Sacco also jumbled his forward lines before Tuesday's game. Most noticeable was last season's Calder Trophy runner-up, Matt Duchene, starting on the third line. Message?
"Yes," Sacco said. "I wanted to see more consistency, and I thought he played well tonight."
On a normal NHL team, Game 3 of the season would be a little early for sending messages, but this is a very young Avs squad desperately hoping to avoid a letdown. I think Sacco was brilliant for doing it this early, and it worked.
David Jones' performance was also a good sign. He had two goals, one assist and a plus-3 rating in 19:54 minutes of ice time. That's top-six material and what Colorado wants to see from him this season. He had 10 goals in only 23 games last season before a torn ACL ended his campaign.

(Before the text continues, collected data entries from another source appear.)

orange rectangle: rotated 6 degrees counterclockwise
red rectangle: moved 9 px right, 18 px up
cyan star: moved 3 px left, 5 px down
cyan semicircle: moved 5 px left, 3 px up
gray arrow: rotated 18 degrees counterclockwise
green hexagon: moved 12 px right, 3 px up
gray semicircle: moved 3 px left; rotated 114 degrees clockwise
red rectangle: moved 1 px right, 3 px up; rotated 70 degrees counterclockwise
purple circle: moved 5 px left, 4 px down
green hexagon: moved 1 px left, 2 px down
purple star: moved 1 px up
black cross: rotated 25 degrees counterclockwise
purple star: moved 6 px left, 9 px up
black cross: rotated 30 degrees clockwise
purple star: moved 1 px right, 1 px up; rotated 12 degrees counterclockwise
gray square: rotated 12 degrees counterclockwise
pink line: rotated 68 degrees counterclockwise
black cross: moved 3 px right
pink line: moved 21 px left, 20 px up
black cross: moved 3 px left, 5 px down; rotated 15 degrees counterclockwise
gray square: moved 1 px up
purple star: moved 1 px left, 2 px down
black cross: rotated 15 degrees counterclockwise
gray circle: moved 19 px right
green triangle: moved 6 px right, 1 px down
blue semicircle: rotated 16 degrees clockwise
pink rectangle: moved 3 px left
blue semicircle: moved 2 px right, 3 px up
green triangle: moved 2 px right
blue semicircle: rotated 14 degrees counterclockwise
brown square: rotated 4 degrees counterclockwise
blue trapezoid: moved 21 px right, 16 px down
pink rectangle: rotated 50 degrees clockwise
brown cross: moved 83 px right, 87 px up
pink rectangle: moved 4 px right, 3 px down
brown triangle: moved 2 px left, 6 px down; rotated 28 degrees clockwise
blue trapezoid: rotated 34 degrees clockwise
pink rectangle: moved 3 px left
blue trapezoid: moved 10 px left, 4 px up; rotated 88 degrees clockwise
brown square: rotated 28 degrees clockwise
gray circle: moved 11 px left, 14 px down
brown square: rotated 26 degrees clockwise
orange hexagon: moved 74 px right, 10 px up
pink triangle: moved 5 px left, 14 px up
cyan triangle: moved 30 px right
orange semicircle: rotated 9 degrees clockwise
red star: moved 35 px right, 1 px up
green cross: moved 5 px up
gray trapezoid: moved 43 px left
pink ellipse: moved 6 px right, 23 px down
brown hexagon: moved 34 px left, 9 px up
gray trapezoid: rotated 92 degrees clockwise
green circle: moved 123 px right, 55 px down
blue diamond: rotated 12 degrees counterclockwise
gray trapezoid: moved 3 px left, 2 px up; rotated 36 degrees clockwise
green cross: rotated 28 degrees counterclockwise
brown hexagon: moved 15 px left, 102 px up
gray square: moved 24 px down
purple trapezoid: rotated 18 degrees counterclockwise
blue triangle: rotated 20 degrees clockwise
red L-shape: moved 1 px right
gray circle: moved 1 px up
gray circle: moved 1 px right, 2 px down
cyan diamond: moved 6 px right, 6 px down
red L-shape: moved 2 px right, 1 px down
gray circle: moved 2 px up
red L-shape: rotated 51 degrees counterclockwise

"That start showed me I could play at this level and be a big factor in games," Jones said. "I'm going to try to carry that all season."
What a bonus it would be for Colorado to get him back to that level. He's almost like a free-agent addition given the time he missed last season.
"He's not a pure goal scorer, but he's a big, strong guy who skates well," Sacco said. "He can release the puck quick, and when you get confidence, things start to go well for you. He was playing well last season before the injury. He was our leading goal scorer at that time. He's going to be a real good player for us."
On the downside, the Avs' power play is now 1-for-10 after an equally dreadful preseason. They've also given up short-handed goals in back-to-back games (Tuesday's shorty by Patrick Eaves gave Detroit a 4-3 lead at 7:52 of the third period).
"I thought we worked hard in the offensive zone tonight," Sacco said. "We tried to simplify, but at the end of the day, we can't give up another short-handed goal at that juncture of the game. We have to be better there. We'll continue to work on that area."
The Avs' blue-line corps again looked overmatched Tuesday night and it figures once again to be their Achilles' heel. The team gave up way too many shots last season; only four teams gave up more than its 32.1 shots per game.